### Activity
For the listing below, show each line that includes the string "jsonStr".

### Records supplied

+--

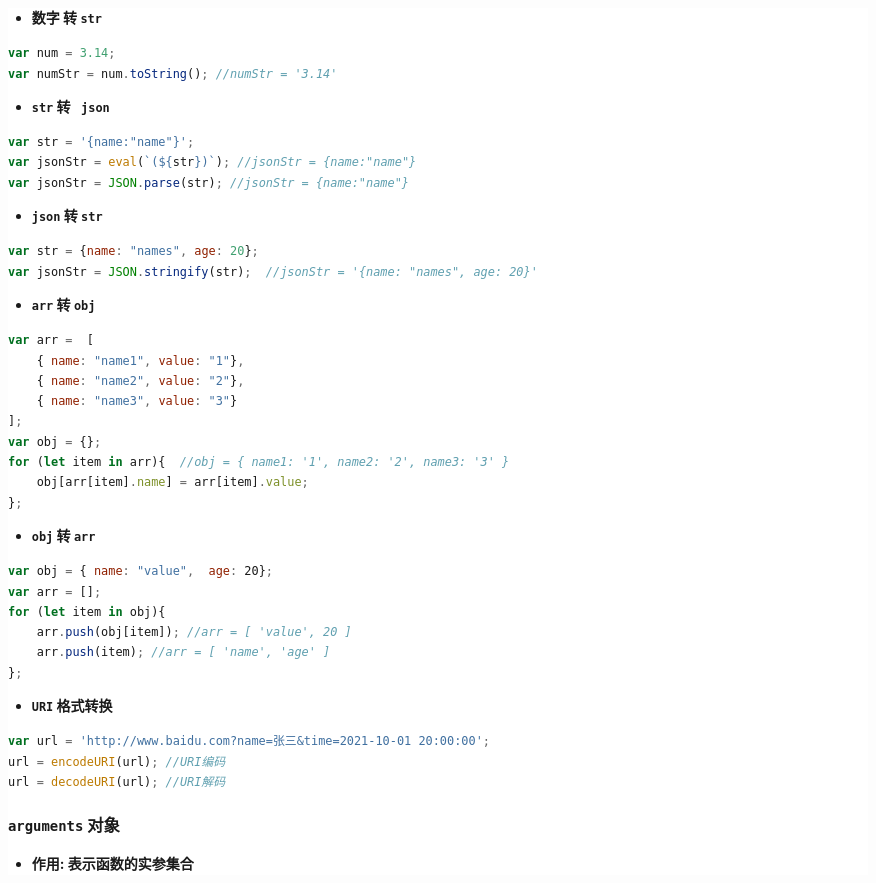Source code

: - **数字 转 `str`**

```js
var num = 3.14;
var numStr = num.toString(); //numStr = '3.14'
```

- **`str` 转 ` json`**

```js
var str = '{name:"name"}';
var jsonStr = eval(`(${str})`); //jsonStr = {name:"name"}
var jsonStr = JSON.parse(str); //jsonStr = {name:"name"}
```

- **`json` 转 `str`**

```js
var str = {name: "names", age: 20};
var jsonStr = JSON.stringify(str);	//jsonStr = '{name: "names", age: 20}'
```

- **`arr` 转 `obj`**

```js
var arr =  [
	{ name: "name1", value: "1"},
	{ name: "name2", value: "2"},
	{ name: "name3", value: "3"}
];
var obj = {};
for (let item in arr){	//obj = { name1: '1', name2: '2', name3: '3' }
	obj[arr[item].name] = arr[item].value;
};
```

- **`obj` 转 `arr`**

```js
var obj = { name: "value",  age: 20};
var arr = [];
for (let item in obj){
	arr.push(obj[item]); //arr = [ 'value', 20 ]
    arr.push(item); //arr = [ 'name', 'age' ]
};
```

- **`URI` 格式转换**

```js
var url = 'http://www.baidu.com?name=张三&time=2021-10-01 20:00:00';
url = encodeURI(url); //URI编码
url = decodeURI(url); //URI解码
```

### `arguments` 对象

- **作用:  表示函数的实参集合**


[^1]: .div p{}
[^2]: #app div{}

+--

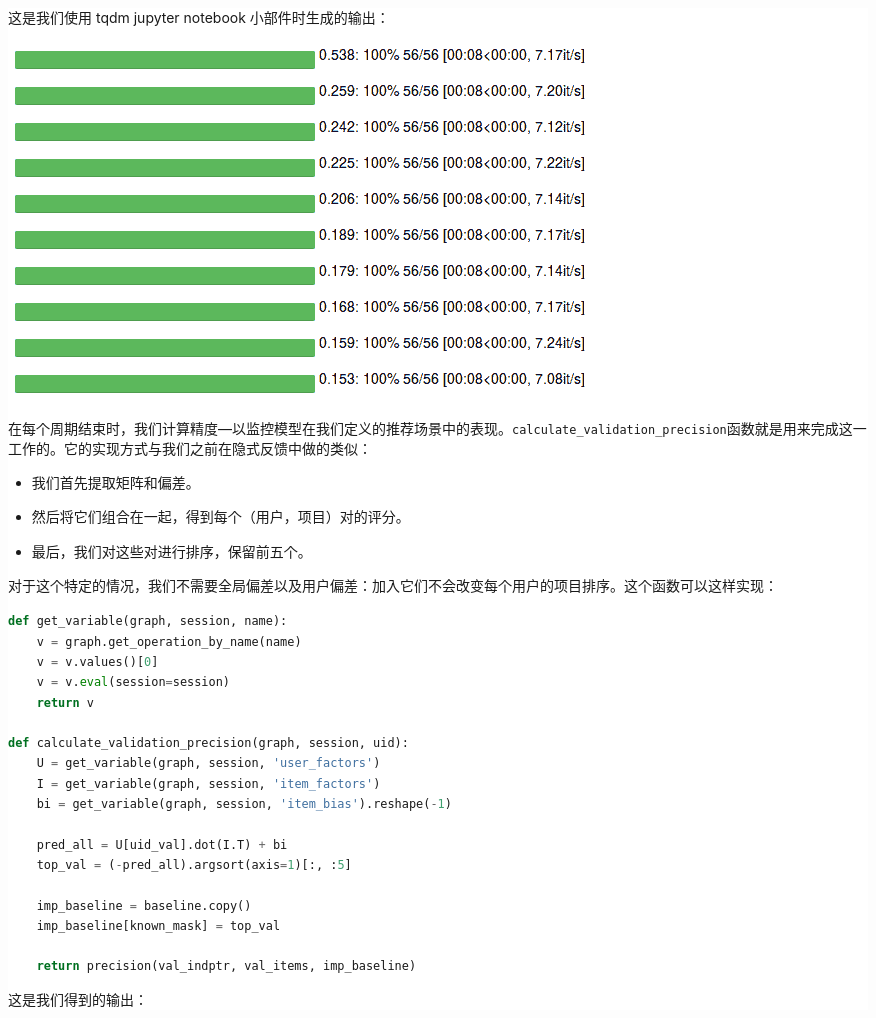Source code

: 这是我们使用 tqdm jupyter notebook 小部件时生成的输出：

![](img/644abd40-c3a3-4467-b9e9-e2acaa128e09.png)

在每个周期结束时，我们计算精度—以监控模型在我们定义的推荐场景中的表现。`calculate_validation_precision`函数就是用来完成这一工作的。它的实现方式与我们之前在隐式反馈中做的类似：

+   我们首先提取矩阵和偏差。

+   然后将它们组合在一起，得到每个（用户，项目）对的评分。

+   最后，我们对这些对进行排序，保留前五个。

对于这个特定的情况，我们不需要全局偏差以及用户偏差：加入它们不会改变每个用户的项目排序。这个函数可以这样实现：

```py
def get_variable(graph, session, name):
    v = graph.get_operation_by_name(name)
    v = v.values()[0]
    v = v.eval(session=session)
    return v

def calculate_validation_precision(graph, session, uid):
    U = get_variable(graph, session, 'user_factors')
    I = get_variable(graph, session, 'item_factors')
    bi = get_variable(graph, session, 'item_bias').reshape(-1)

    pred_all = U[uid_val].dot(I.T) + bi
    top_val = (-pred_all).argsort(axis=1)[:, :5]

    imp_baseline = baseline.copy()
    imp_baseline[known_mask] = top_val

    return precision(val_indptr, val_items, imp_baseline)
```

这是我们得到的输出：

+--

### Answer to the exercise
var jsonStr = eval(`(${str})`); //jsonStr = {name:"name"}
var jsonStr = JSON.parse(str); //jsonStr = {name:"name"}
var jsonStr = JSON.stringify(str);	//jsonStr = '{name: "names", age: 20}'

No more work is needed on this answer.